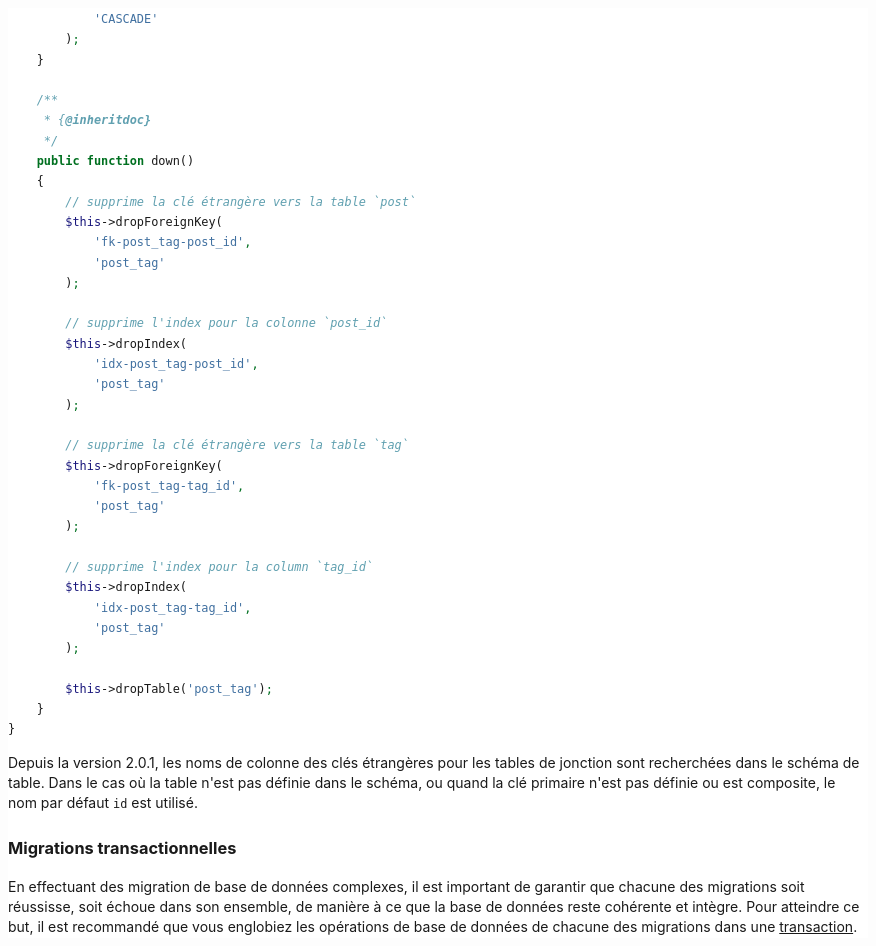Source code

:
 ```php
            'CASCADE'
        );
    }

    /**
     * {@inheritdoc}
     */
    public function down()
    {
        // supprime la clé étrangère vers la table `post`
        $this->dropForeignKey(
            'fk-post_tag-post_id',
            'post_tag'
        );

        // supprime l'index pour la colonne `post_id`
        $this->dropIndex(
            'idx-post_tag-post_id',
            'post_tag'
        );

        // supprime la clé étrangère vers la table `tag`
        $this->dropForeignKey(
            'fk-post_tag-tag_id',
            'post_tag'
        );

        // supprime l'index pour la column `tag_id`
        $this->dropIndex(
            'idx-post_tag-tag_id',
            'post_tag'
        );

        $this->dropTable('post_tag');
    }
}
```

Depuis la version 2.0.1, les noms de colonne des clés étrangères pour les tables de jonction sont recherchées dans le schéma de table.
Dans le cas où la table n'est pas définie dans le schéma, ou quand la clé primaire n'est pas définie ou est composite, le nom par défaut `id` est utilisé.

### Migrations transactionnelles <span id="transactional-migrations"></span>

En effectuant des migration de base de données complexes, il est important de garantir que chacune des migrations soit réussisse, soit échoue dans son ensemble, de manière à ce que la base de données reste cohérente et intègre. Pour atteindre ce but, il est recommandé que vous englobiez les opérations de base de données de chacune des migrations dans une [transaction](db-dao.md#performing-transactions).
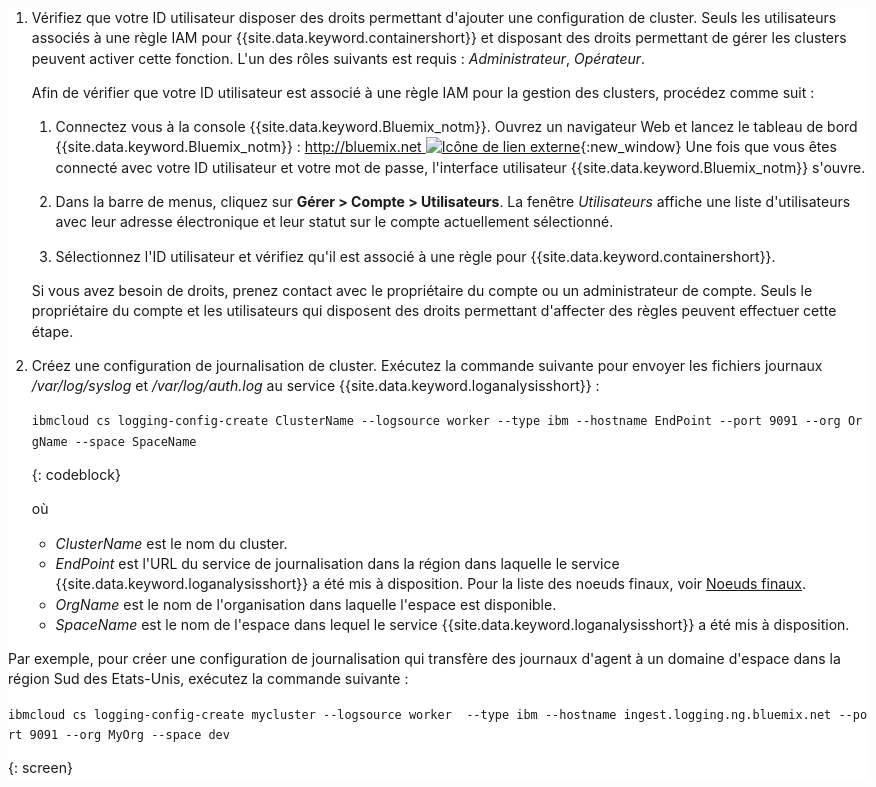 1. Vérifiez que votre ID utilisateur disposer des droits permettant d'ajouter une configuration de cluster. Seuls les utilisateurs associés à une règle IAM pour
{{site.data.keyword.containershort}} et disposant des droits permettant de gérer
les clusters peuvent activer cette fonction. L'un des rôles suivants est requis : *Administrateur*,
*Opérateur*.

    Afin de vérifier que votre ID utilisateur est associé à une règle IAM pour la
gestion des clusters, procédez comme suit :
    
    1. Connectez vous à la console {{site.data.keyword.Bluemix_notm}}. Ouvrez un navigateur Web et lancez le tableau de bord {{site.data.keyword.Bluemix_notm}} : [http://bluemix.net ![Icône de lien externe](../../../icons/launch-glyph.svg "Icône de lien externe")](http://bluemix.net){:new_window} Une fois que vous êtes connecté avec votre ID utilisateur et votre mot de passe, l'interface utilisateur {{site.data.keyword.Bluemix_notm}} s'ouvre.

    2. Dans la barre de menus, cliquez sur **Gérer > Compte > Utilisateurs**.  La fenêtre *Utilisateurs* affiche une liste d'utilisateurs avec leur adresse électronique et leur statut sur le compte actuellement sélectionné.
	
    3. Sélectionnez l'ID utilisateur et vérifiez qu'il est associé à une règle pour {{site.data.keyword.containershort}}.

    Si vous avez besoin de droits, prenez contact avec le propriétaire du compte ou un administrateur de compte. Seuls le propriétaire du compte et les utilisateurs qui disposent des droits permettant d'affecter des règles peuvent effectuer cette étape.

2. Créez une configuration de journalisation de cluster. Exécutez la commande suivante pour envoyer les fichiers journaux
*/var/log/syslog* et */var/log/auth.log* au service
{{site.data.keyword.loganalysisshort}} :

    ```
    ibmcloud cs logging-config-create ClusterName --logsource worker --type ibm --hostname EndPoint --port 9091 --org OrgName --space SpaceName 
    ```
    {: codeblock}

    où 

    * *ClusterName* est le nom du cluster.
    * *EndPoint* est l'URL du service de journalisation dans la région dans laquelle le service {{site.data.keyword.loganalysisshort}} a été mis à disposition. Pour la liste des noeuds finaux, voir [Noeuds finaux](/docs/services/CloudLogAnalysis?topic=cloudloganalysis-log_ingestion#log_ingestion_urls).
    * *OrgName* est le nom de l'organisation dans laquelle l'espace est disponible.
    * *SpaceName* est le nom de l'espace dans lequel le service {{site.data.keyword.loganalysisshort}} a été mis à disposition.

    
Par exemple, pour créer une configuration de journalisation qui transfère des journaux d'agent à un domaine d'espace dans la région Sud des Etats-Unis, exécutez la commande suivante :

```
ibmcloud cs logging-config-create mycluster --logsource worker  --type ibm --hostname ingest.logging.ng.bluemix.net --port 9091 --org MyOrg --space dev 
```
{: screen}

● ● ● ● ● ● ●

(WORK REQUEST)
Where a line in the material contains "schéma", copy that line.

(SOLUTION TO THIS PROBLEM)
Depuis la version 2.0.1, les noms de colonne des clés étrangères pour les tables de jonction sont recherchées dans le schéma de table.
Dans le cas où la table n'est pas définie dans le schéma, ou quand la clé primaire n'est pas définie ou est composite, le nom par défaut `id` est utilisé.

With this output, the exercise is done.